**Task brief:**
The word "масло" marks the lines to keep; find each one in the data and copy it.

Start of Given information

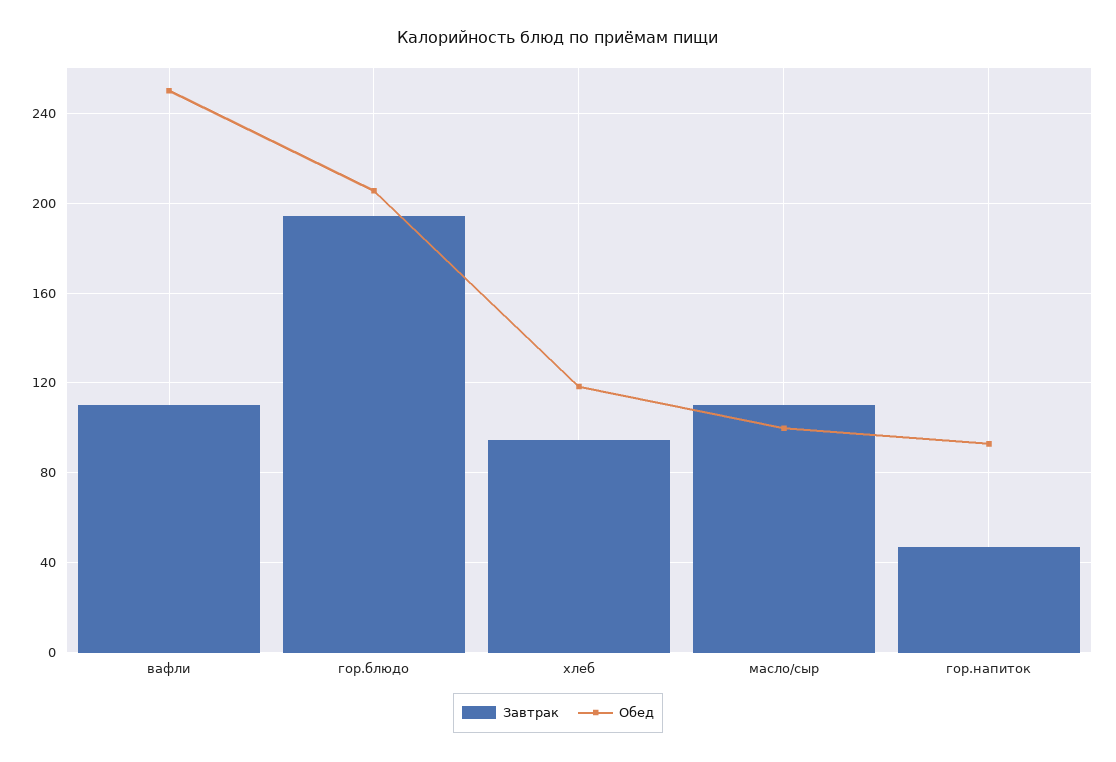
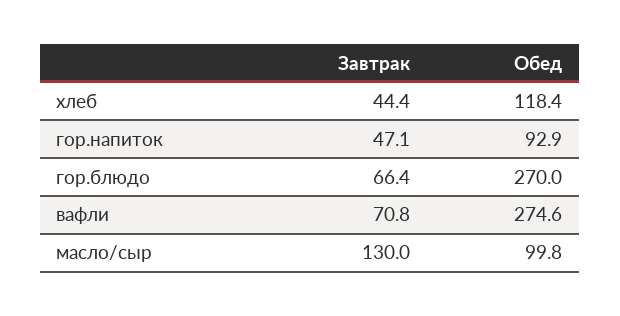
  {
    "Завтрак": {
-     "вафли": 110,
+     "вафли": 70.8,
-     "гор.блюдо": 195,
+     "гор.блюдо": 66.4,
-     "хлеб": 95,
+     "хлеб": 44.4,
-     "масло/сыр": 110,
+     "масло/сыр": 130,
      "гор.напиток": 47.1
    },
    "Обед": {
-     "вафли": 250,
+     "вафли": 274.6,
-     "гор.блюдо": 205,
+     "гор.блюдо": 270,
      "хлеб": 118.4,
      "масло/сыр": 99.8,
      "гор.напиток": 92.9
    }
  }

End of Given information

**Output:**
-     "масло/сыр": 110,
+     "масло/сыр": 130,
      "масло/сыр": 99.8,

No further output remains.